■ **本文**:
+ + + + + + +

1582年に所領であった田口城が落城、その後、この辺りに落ち延びた人々が住み着いてできたのが西洞集落の始まりであったと伝わる。実際にこの地にあった神社に奉納されていた刀には、長屋景重を示す銘が刻まれており、これらの言い伝えに一定の信ぴょう性を持たせてる。
田口城について
田口城については、現在の岐阜県関市板取の城跡がある。城跡の近辺には、南方の山腹に物見の「鐘撞堂」跡や楢の瀬の尾根に「待ち濠」。領地を守るため戦った多くの戦士を葬った「千人塚」などがあると書かれているが、その場所を確認することはできなかった。今となっては当時の姿を想像するしかない状態である。
長屋景重について
室町時代の末期に長屋景興の末子として垂井城で産まれる。長屋景興が斎藤道三に攻められ長屋氏が没落した後は、縁戚であった長屋道重の養子となる。その後、織田信長の美濃侵攻の際には郡上八幡城主であった遠藤氏に攻められ降伏し田口城へと移る。この際に長子であった喜蔵を人質として金森長近に送り、臣従を誓う。この喜蔵が後の金森可重である。
その後、田口城が有知の佐藤方政に攻められ落城、景重は実子である金森可重を頼り、夫婦共々飛騨国の増島城に落ち延びた。可重は岐阜県飛騨市古川の林昌寺を隠居所として、両親を住まわせた。この林昌寺の墓地には長屋景重のものと伝わる墓石が今でも残されている。
西洞集落の生業
近代における生業は炭焼き、こんにゃく芋栽培、林業などがあった。集落に建立されている人家分布図には大理石採石場の記載もあり、実際、集落内には石材関係の企業が存在していた痕跡が確認できた。元住人の話によれば、石材を生業としていたのは一部であり、殆どの住人は林業に従事していたという。

+ + + + + + +

■ **データ抜粋**:
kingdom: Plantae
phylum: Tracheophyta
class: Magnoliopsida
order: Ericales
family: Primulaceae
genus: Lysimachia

+ + + + + + +

■ **練習問題**:
[1] 西洞集落に関する本文を読み、次の問いに答えなさい。
(a) 田口城が落城したのは何年か。
(b) 長屋景重の長子である喜蔵は、後に何という人物になったか。
(c) 元住人の話によれば、集落の殆どの住人が従事していた仕事は何か。
[2] 西洞集落に関する本文を、最後の文の後から書き継ぎなさい。

■ **解答例**:
[1]
(a) 1582年
(b) 金森可重
(c) 林業

[2]
西洞住民の移住の特徴
西洞の住民の移住については、他の岐阜県内の例と比べても少々異なっている。このような廃村集落においては、戦後の高度経済成長による都市部への人口流出、災害をきっかけとした過疎化などが主な要因となる場合が多い。しかし、この集落の場合は、早くは大正時代より稲作が行える広大な農地や食料を求めて住民が移住を始めていたことが分かる。また、滋賀県や静岡を始めとして、北は北海道から南は九州地方まで全国各地に住民の移住先が散っているのである。
先祖代々の地を離れ、更には遠く県外まで出ていく住民が多かった理由は不明だが、これは西洞独自の特徴的な移住の例だと言えるだろう。
西洞集落の人口の推移
ここでは各資料から判明した年代別の集落の世帯数と人口を紹介する。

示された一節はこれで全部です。